The oeuvre of James Coleman engages in a speculative discourse on these issues, both on a structural and topical level. Coleman’s work deals with the continuity of history and its suspension; it is both event-oriented and durational. Every work creates a scenario that—in regard to both its structural composition and its subject matter—provokes a reflection on the fleetingness of the moment and the possibilities of its endurance. Coleman’s work addresses historical and modern forms of representation; it reflects on the production of history and its spectacularization; it broaches the issue of recollection and memory and at the same time renders the impossibility of remembering a constitutive aspect of the work itself.
Coleman belongs to a generation of artists who confronted the legacy of Modernism. Having grown up with Minimal and Conceptual Art, i.e. movements that brought Modernism to an end, artists like Coleman, Graham and Jeff Wall have a heightened awareness of the reductivist qualities of Modernism, especially of its ahistorical and universalist tendencies. Attempting to reintegrate a historical dimension into art, Wall in the late 1970s embraces the historical gesture of painterly depiction, for example, he goes back to the tableau of Renaissance art.5 And from the mid-1970s Graham begins to incorporate more traditional forms of representation and narration into his art practice. When in the early 1980s a return to these conventions began to assert itself as a general traditionalism, however, artists such as Coleman, Graham and Wall had to face the question (that Walter Benjamin had already raised): How can one reference tradition without lapsing into a fabrication of history as an uninterrupted continuity?

·····

WHAT IS BEING ASKED.
Answer these questions from the passage on James Coleman:
(a) What two words describe Coleman's work in the sentence about continuity of history and its suspension?
(b) Which two other artists are named with Coleman as having a heightened awareness of the reductivist qualities of Modernism?
(c) What did Graham begin to incorporate into his art practice from the mid-1970s?

(Keypoint text descriptions)

·····

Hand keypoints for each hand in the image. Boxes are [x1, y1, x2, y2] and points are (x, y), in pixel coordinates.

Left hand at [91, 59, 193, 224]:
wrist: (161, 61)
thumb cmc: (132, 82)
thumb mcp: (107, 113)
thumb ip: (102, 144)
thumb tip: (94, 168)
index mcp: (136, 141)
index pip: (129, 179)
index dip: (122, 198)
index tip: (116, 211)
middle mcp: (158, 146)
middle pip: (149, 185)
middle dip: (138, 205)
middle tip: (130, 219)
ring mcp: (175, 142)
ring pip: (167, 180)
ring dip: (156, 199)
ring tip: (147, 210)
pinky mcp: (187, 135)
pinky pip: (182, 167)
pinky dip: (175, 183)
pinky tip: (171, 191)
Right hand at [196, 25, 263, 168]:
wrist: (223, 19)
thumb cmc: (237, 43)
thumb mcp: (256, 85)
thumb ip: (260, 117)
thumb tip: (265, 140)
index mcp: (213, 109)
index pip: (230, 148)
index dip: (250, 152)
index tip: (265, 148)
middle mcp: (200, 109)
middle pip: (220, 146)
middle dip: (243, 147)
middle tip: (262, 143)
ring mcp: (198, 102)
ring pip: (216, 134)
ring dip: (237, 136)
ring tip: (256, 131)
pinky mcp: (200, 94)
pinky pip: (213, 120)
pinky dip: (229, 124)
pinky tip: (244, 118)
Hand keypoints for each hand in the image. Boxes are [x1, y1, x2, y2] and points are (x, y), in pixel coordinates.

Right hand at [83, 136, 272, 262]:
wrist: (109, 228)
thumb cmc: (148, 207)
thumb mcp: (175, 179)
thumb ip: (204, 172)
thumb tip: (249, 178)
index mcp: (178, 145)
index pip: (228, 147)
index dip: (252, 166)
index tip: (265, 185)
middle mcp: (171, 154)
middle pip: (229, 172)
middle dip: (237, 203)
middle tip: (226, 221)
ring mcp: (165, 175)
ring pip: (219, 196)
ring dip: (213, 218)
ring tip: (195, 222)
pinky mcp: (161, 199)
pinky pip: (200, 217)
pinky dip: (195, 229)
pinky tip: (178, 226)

·····

OUTPUT.
(a) Event-oriented and durational.
(b) Graham and Jeff Wall.
(c) More traditional forms of representation and narration.